Autism device can change the way children’s brains work, sends stock up 67pc
Health & Biotech
Brain waves... a headband that measures brain activity could be key in treating children's autism.
Neurotech shares are up 67 per cent after early results show that its device can lead to major brain changes for children with autism.
Just the abstract of a US clinical trial was accepted last week by medical journal Frontiers in Neurology, but that was enough to send the company’s shares bananas.
The company bounced to 20c after reaching a 52-week low last week.
Neurotech’s (ASX:NTI) main device is called Mente Autism and this was being trialed by the Carrick Institute, with data collection finishing in February.
“Our results show that a short 12 week course of NFB [neurofeedback] using the Mente Autism device can lead to significant changes in brain activity (qEEG), sensorimotor behaviour (posturography), and behaviour (standardized questionnaires) in ASD children… Similar changes were not detected in the control group,” the abstract in the journal said.
The company’s device is designed to “relax” autistic children’s minds by playing back to a person their own brain waves — neurofeedback — in the form of sounds.

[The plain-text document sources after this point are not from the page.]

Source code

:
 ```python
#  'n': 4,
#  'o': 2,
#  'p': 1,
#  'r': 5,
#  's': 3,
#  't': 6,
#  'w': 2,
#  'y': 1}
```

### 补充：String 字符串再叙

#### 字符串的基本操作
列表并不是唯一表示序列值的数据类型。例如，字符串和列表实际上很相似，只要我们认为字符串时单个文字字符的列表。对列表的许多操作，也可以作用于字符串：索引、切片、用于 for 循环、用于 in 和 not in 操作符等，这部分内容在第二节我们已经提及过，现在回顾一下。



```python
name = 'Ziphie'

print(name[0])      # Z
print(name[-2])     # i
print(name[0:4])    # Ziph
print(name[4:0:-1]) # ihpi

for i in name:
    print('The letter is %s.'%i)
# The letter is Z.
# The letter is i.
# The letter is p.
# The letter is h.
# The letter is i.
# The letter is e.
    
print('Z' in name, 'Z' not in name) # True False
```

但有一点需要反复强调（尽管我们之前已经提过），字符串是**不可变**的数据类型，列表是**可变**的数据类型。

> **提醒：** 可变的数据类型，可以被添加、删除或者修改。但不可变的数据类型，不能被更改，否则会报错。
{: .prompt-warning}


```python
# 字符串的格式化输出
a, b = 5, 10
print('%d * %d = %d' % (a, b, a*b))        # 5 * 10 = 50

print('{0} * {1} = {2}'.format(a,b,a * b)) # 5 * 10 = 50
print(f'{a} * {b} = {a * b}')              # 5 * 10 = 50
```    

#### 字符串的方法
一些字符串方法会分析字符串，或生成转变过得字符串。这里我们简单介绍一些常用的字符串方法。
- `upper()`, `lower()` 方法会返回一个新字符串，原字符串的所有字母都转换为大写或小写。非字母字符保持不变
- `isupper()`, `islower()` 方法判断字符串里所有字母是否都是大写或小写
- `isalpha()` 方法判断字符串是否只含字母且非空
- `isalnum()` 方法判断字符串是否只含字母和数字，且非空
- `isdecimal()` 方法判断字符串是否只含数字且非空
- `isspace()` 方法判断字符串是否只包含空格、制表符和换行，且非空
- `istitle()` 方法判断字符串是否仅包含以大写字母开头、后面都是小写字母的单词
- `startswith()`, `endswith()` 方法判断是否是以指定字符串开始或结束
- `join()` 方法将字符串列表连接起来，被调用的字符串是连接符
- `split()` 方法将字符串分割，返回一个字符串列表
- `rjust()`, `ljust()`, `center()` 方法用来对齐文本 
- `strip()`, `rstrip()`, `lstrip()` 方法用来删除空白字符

The idea is to stimulate brain waves that aren’t functioning as well as they should — Alpha and Beta waves — while moderating two other kinds of brain waves to make a person more responsive, communicative, focused and interactive.
The fact that changes were observed across all three areas [brainwaves, behaviours and balance], and not in the control group, is significant in its own right and the best outcome we could have hoped for,” said Neurotech founder Dr Adrian Attard Trevisan.
Neurotech listed at the end of 2016 and the trial of its device began last year.